Price EvanEvan Price is a a barrister and was a Conservative candidate for the European Parliament in 2009

I write as a lawyer who acts very rarely with the benefit and burden of legal aid - I am a lawyer who acts in cases usually involving property, financial and probate disputes, and legal aid is no longer available for almost all of the cases that I act in.  I was uncomfortable with that withdrawal - but I did not see it as an attack on access to justice or on justice itself, and my clients have found methods around the withdrawal of public funding that include the increased use of and resort to insurance policies and the use of other methods of funding such as conditional fee arrangements.

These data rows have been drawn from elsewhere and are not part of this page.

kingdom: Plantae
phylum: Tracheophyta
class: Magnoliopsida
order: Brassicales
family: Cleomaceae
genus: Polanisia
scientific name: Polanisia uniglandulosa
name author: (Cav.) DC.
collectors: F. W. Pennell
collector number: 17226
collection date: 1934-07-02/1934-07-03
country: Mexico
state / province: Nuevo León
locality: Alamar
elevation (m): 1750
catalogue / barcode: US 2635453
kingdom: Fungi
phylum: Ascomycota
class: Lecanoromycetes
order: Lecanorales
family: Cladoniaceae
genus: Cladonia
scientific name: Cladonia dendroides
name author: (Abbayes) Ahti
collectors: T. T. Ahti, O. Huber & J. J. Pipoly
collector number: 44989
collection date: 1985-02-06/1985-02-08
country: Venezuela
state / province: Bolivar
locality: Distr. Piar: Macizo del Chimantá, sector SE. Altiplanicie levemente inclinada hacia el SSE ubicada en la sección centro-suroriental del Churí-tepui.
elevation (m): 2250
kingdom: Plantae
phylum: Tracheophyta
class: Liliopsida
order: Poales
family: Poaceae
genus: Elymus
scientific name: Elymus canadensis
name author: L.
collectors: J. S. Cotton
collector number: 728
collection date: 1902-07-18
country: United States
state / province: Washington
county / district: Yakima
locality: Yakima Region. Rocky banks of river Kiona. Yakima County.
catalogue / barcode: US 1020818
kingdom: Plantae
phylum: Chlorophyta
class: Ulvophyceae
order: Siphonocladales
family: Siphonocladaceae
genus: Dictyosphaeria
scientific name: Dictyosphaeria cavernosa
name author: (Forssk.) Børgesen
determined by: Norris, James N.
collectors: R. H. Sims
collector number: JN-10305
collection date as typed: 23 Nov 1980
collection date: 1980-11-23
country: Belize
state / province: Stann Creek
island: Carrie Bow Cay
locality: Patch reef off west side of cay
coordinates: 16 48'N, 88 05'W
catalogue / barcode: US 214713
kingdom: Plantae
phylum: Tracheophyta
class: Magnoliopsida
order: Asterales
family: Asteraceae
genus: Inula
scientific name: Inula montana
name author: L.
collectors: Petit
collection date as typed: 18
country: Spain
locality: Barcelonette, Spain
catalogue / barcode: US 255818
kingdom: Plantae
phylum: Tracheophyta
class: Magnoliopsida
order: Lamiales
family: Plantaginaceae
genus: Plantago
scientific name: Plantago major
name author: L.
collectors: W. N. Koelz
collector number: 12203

As to the proposed criminal legal aid reforms; it is interesting to note that with earlier reforms, such as the introduction of fixed fees, the fees then introduced have not even kept up with inflation.  As a result, many junior barristers find themselves working very hard (and I know many other people do too) with very little and reducing rewards.  The problem with criminal legal aid appears to be that proportion of legal aid that is taken up by very high costs cases.  These cases involve the most serious criminal cases and very often some of the most serious issues facing our community.

Over the centuries, we have many things as a community to thank lawyers for.  Essentially, it was the lawyers that persuaded Kings and their Councils and Courts to provide for the liberties and freedoms that we all take comfort in.  Many of these triumphs were achieved many years ago, but the essential features of our criminal jurisprudence underpin many of those liberties and freedoms.

More recently, we have found Parliament legislating to deal with perceived wrongs done in difficult criminal cases.  Whether it is the inferences that can be drawn from silence now (criminal justice legislation in the mid 1990s) or the introduction of new criminal offences and the confiscation of assets from criminals who cannot satisfy a court as to the legitimate source of funding of those assets, these developments have almost always increased the costs associated with criminal litigation.

In the eighteenth century, the cross examination of witnesses to test evidence in criminal trials developed.  Today, that cross examination is used to ensure that the evidence is understood with clarity and where that evidence is suspect it has the possibility of being demonstrated to a jury that it is so suspect.

Do we really want to return to a time when evidence was not properly tested?  For those of you who assert that the innocent need fear nothing, I would simply say that this straw man is one that is not worthy as a response.  For under our system of justice every man and woman who is accused of a crime is innocent until proved guilty.  That principle is very ancient indeed - and we should be wary of any argument that seeks to undermine it.

Should the state choose who represents someone in court?  My view is that should not be the case.  In criminal cases, the state is a party, and a party should not have the power to insist on who represents the other side any more than it should be a judge in its own cause.  This latter maxim is the very reason why we have an independent judiciary.  It is the reason why it is very difficult to sack a Judge.  It underpins the very rule of law.  If one understands that Parliament is the ultimate court in the land, it is the very argument that led to the civil war and ultimately to the execution of a King.

The need for properly administered judicial systems is not a matter of defending vested interests - it is defending the very nature of those judicial systems.  Will they continue to be seen as impartial if the economics of representation are placed ahead of the interests of a fair, balanced and blind justice?